A situação no HGE era alarmante, com a Ala Vermelha (Trauma) operando com uma superlotação de mais de 150%, onde apenas quatro trabalhadores atendiam entre 25 e 40 pacientes simultaneamente. Isso não apenas ultrapassava o dimensionamento legal, mas também gerava um ambiente de trabalho desumano e estressante para os profissionais de saúde.

Além disso, o sindicato destacou a falta de insumos e medicamentos, que tem sido uma constante, agravada por um recente escândalo de corrupção envolvendo desvios de recursos na Secretaria Estadual de Saúde de Alagoas (SESAU). O SINDPREV-AL exigiu uma intervenção urgente das autoridades competentes para resolver essa crise e garantir condições adequadas de atendimento e trabalho.

Promessas só no papel

Até o momento, as promessas feitas pela administração do hospital não foram cumpridas, e a situação se agrava com demissões e nomeações de funcionários que figuram na folha de pagamento sem realizar qualquer trabalho efetivo. Basta somente acompanhar a entrada no HGE durante o período da manhã e a noite!

Funcionários fantasmas e corrupção na SESAU comprometem gestão do HGE


Além disso, há relatos de que alguns funcionários, apesar de constarem na escala, burlam o sistema de ponto eletrônico, marcando presença apenas visualmente e retornando para casa ou para outros locais de trabalho. Há casos em que esses funcionários nem sequer comparecem ao trabalho, mas são abonados, o que levanta sérias preocupações sobre a gestão e a transparência no HGE.

Essa situação reflete um quadro de desorganização e falta de responsabilidade na administração do hospital, que já enfrenta desafios significativos, como a superlotação e a escassez de insumos, exacerbados por problemas de corrupção desbaratado pela polícia federal na SESAU e má gestão.
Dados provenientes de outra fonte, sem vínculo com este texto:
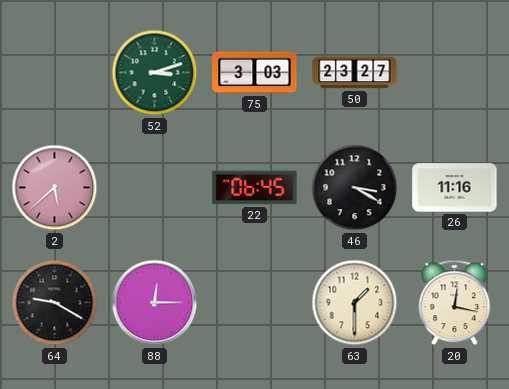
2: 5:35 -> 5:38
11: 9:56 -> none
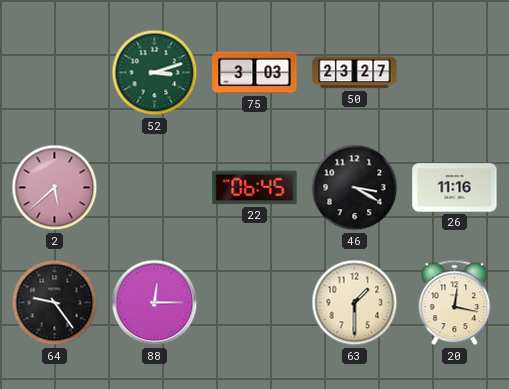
64: 9:20 -> 9:24
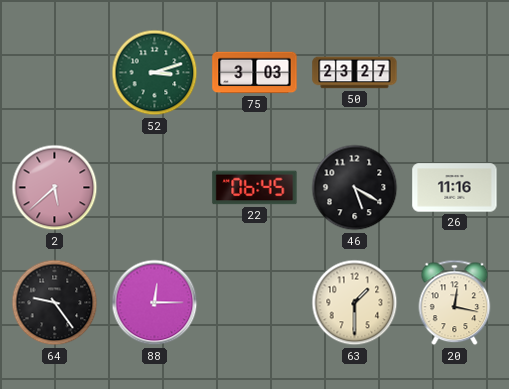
46: 3:20 -> 5:20
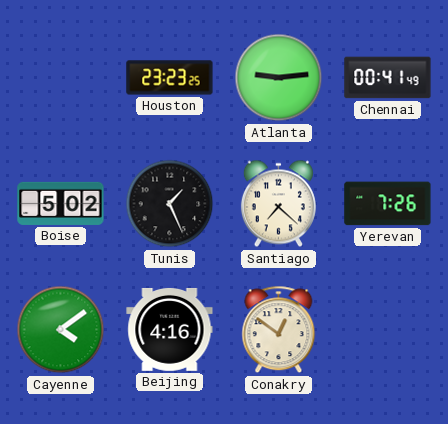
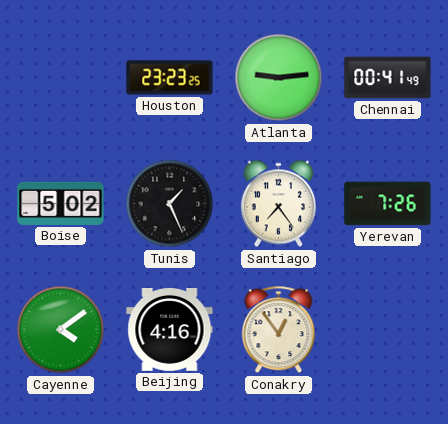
Santiago: 7:22 -> 7:24
Conakry: 12:51 -> 12:54
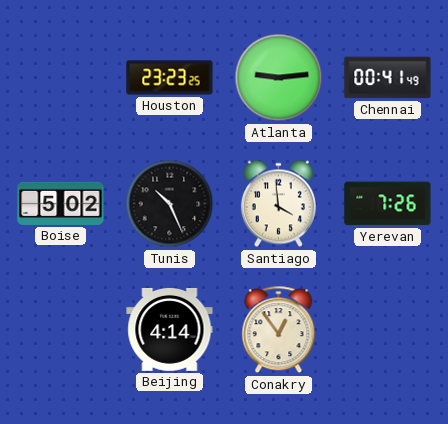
Tunis: 1:26 -> 10:26
Santiago: 7:24 -> 3:59
Cayenne: 4:09 -> none
Beijing: 4:16 -> 4:14
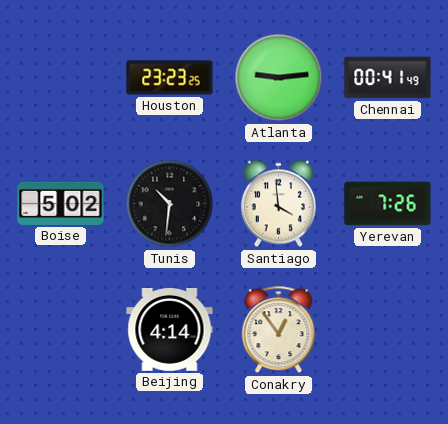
Tunis: 10:26 -> 10:31
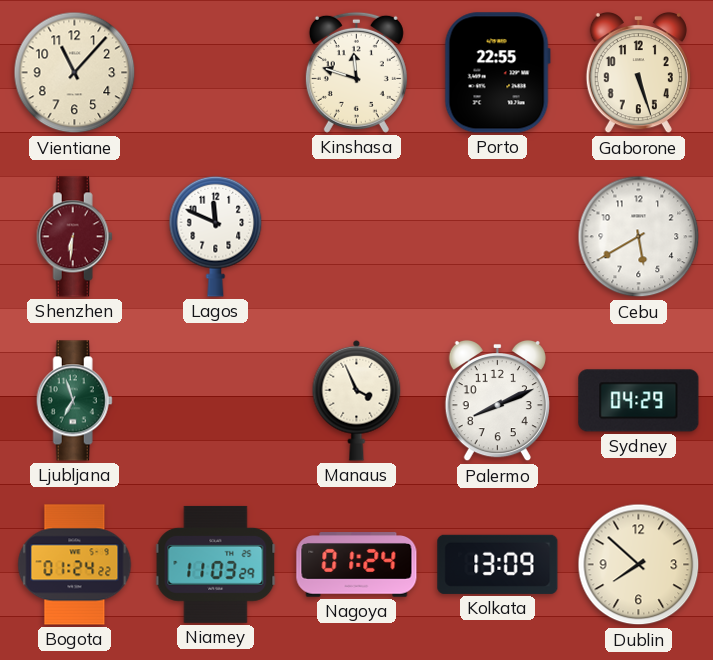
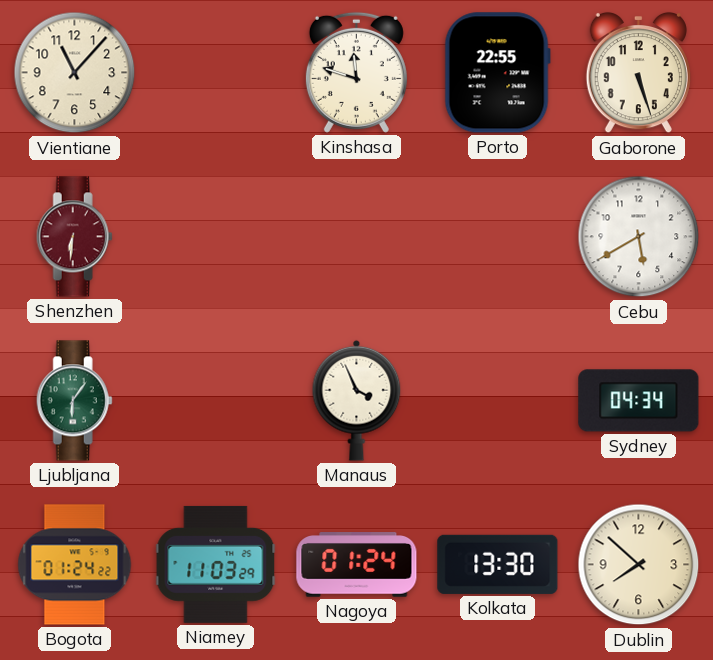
Lagos: 11:49 -> none
Ljubljana: 6:57 -> 6:06
Palermo: 8:11 -> none
Sydney: 04:29 -> 04:34
Kolkata: 13:09 -> 13:30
Como a corrupção na Secretaria Estadual de Saúde de Alagoas afeta o HGE?



A corrupção na Secretaria Estadual de Saúde de Alagoas (SESAU) tem um impacto profundo e devastador no Hospital Geral do Estado (HGE). Recentemente, a Polícia Federal revelou um rombo de R$ 120 milhões na SESAU, o que expôs um esquema de corrupção que inclui desvio de recursos e lavagem de dinheiro. Essa situação tem contribuído para o colapso do sistema de saúde pública em Alagoas, refletindo diretamente nas condições do HGE.

Efeitos da Corrupção no HGE:



Superlotação e Falta de Insumos: A corrupção e a má gestão resultaram em uma grave falta de insumos e medicamentos, levando à superlotação do HGE. Pacientes são frequentemente vistos em corredores, aguardando atendimento em condições precárias, o que agrava a crise de saúde pública.


Desvio de Recursos: Os desvios de recursos destinados à saúde pública significam que o dinheiro que deveria ser utilizado para melhorar as condições de atendimento e infraestrutura do HGE está sendo desviado para interesses pessoais de envolvidos no esquema. Isso inclui pagamentos indevidos a empresas que não prestaram os serviços contratados, resultando em uma grave crise de confiança na administração da saúde.


Aumento da Carga de Trabalho: Com a redução de recursos e a superlotação, os profissionais de saúde no HGE enfrentam uma carga de trabalho insustentável, o que não apenas compromete a qualidade do atendimento, mas também afeta a saúde mental e física dos trabalhadores.


Consequências para os Pacientes: A corrupção e a má gestão resultam em atrasos nos atendimentos e na realização de procedimentos médicos, com pacientes enfrentando longas esperas e, em muitos casos, a falta de tratamento adequado. Isso tem levado a um aumento nas taxas de mortalidade e complicações de saúde que poderiam ser evitadas.


Em resumo, a corrupção na SESAU não apenas compromete a integridade financeira do sistema de saúde, mas também resulta em consequências diretas e severas para a população que depende do HGE para atendimento médico. A situação exige uma resposta urgente das autoridades para restaurar a confiança e garantir que os recursos públicos sejam utilizados de maneira eficaz e transparente.

Nada  melhor para a população de Alagoas, do que uma visita do Ministério Público, Organizações sindicais  e conselhos de classe , além da polícia federal , ao Hospital Geral do estado em Maceió!